[Start of Extract to read]

I am on Windows and I am using the "Git for windows" tools in batch files. My etracted code from html site looks like this:
<a xmlns="http://www.w3.org/2000/svg" class="ZLl54 Dysyo" href="./g/git-for-windows/c/jgZ6P7bo7Fo"><div class="t17a0d"><span class="o1DPKc">[ANNOUNCE] Git for Windows 2.41.0</span></div><div class="WzoK">Dear Git users, I hereby announce that Git for Windows 2.41.0 is available from: https://</div></a>
and I want to extract /g/git-for-windows/c/jgZ6P7bo7Fo with sed or awk. The first part is always the same /g/git-for-windows/c/ but the ending of the url part differs.
What I did:
sed 's/^.*\("./g/".*"><div\").*$/\1/' text.txt | tee text2.txt
but it doesn't work.

[End of Extract to read]
[Start of Material provided]

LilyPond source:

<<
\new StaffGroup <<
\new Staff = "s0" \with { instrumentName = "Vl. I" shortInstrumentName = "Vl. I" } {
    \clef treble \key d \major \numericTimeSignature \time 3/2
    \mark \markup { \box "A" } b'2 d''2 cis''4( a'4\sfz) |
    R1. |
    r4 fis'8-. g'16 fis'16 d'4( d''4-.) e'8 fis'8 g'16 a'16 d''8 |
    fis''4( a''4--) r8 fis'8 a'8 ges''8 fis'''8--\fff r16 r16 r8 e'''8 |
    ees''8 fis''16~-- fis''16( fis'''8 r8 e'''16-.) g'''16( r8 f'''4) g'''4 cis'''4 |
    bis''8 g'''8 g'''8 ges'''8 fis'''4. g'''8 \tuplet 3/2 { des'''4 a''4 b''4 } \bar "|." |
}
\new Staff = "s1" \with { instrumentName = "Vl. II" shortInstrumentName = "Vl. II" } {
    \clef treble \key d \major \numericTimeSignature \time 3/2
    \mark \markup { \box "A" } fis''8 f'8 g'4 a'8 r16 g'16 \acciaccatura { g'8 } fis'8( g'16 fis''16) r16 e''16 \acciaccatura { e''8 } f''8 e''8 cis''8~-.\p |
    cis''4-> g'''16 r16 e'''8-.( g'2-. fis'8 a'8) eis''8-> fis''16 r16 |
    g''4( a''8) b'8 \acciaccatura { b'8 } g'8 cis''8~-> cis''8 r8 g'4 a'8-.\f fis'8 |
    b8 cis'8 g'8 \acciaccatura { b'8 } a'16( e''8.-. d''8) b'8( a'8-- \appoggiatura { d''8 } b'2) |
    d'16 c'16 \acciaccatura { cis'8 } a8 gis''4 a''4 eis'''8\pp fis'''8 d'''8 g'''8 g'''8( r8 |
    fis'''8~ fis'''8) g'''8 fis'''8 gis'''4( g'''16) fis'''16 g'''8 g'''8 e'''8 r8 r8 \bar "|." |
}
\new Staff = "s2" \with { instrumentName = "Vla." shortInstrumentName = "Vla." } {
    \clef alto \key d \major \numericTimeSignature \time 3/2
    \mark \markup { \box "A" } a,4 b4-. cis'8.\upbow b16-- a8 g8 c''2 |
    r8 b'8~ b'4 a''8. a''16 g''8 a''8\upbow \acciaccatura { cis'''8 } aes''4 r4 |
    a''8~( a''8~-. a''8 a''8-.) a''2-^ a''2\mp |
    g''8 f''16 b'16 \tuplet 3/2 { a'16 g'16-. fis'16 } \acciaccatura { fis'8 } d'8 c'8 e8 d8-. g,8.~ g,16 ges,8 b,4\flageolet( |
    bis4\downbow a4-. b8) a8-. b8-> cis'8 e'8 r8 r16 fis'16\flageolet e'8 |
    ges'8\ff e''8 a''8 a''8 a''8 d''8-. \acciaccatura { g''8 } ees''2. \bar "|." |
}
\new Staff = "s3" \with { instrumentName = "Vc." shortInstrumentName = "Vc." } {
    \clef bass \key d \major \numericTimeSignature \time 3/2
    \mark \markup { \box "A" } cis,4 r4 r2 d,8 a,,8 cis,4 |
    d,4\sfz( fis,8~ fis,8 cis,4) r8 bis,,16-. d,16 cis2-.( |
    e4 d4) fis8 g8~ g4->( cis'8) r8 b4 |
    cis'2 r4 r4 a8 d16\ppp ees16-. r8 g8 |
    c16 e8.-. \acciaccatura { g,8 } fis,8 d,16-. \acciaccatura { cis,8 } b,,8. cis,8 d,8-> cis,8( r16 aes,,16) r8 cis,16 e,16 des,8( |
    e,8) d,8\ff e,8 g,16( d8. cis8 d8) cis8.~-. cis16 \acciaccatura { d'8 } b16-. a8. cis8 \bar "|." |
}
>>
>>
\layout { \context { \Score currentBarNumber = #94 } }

[End of Material provided]

▶ **Tasks to complete**:
A: Translate this sentence from the forum post on extracting a link with sed into Spanish: "The first part is always the same /g/git-for-windows/c/ but the ending of the url part differs."
B: Say whether each statement agrees with the forum post on extracting a link with sed. Answer yes or no for each, and quote the deciding words from the post.
(i) The poster works on Linux.
(ii) The poster wants to pull out the link with sed or awk.
(iii) The ending of the link is the same every time.

▶ **Solution set**:
A: La primera parte siempre es la misma, /g/git-for-windows/c/, pero el final de la parte de la URL varía.

B:
(i) No: "I am on Windows"
(ii) Yes: "I want to extract /g/git-for-windows/c/jgZ6P7bo7Fo with sed or awk"
(iii) No: "but the ending of the url part differs"